提取文本

NLP---文本前期预处理的几个步骤

饿了就干饭2023-11-15 13:15

1、读取文本

python 复制代码

text1 ="""
Football is a family of team sports that involve, to varying degrees, kicking a ball to score a goal. 
Unqualified, the word football is understood to refer to whichever form of football is the most popular 
in the regional context in which the word appears. Sports commonly called football in certain places 
include association football (known as soccer in some countries); gridiron football (specifically American 
football or Canadian football); Australian rules football; rugby football (either rugby league or rugby union); 
and Gaelic football. These different variations of football are known as football codes.
"""
print("原文：\n", text1)

2、去除换行符

python 复制代码

text = text1.replace("\n", "")
print("去除原文中的换行符：\n", text)

3、分句

python 复制代码

import nltk
sents = nltk.sent_tokenize(text)
print("将文本进行分句：\n", sents)

可用数据
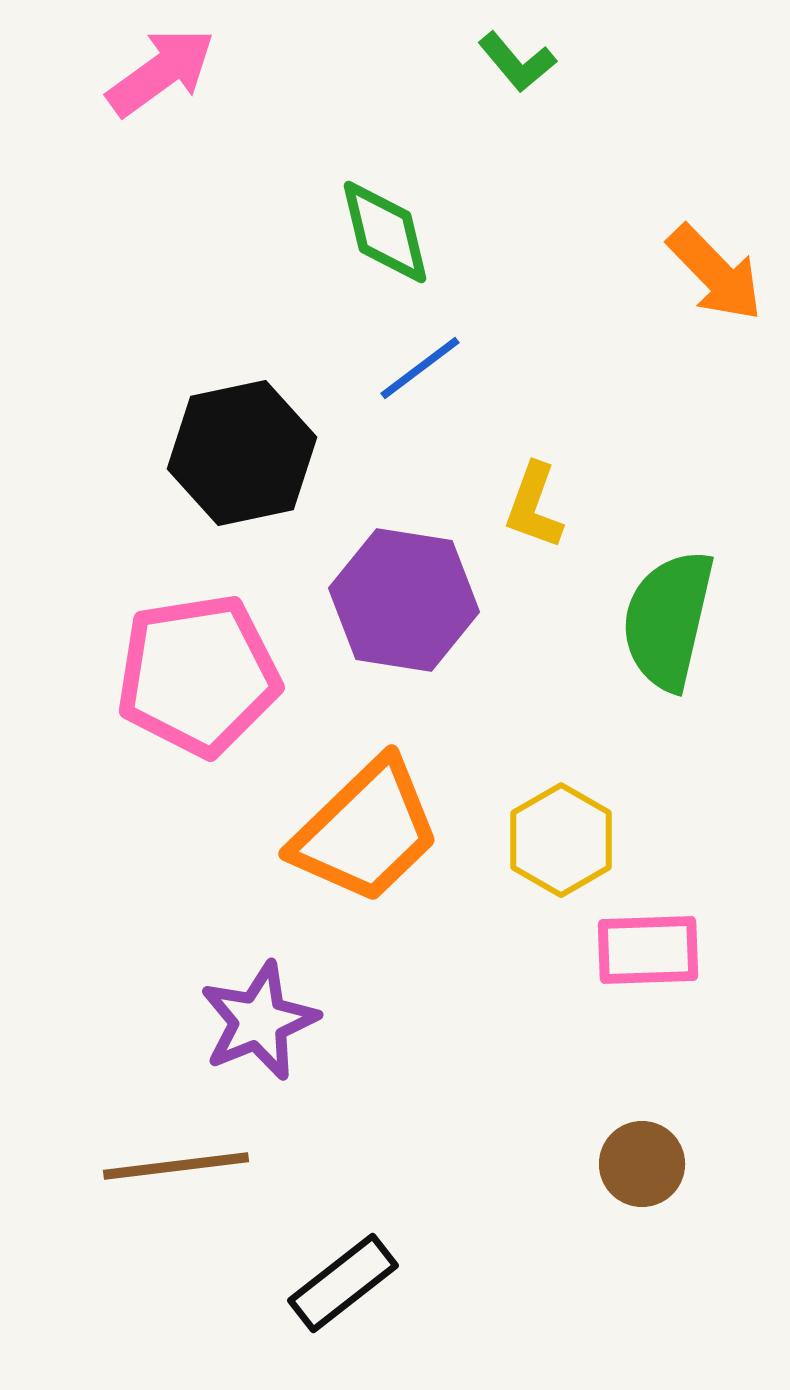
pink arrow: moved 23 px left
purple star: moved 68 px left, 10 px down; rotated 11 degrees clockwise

给定指令 1
请把介绍文本预处理步骤的那篇文章中从“饿了就干饭2023-11-15 13:15”开始、一直到“as football codes.”为止的这一段一字不差地照录下来。
给定指令 2
请接着讲NLP文本预处理步骤的那篇文章结尾往下续写。

答案 1
饿了就干饭2023-11-15 13:15

1、读取文本

python 复制代码

text1 ="""
Football is a family of team sports that involve, to varying degrees, kicking a ball to score a goal. 
Unqualified, the word football is understood to refer to whichever form of football is the most popular 
in the regional context in which the word appears. Sports commonly called football in certain places 
include association football (known as soccer in some countries); gridiron football (specifically American 
football or Canadian football); Australian rules football; rugby football (either rugby league or rugby union); 
and Gaelic football. These different variations of football are known as football codes.

答案 2
4、分词

python 复制代码

import string
punctuation_tokens = []
for sent in sents:
    for word in nltk.word_tokenize(sent):
        punctuation_tokens.append(word)
print("将每个句子进行分词：\n", punctuation_tokens)

5、过滤标点符号

python 复制代码

tokens = []
for word in punctuation_tokens:
    if word not in string.punctuation:
        tokens.append(word)
print("将分词结果去除标点符号：\n", tokens)

6、过滤停用词

python 复制代码

from nltk.corpus import stopwords
fltered = [w for w in tokens if w not in stopwords.words("english")]
print("过滤完停用词之后：\n", fltered)

7、剩下有用的单词进行计数

python 复制代码

from collections import Counter
count = Counter(fltered)
print("对最终清洗好的单词进行计数：\n", count)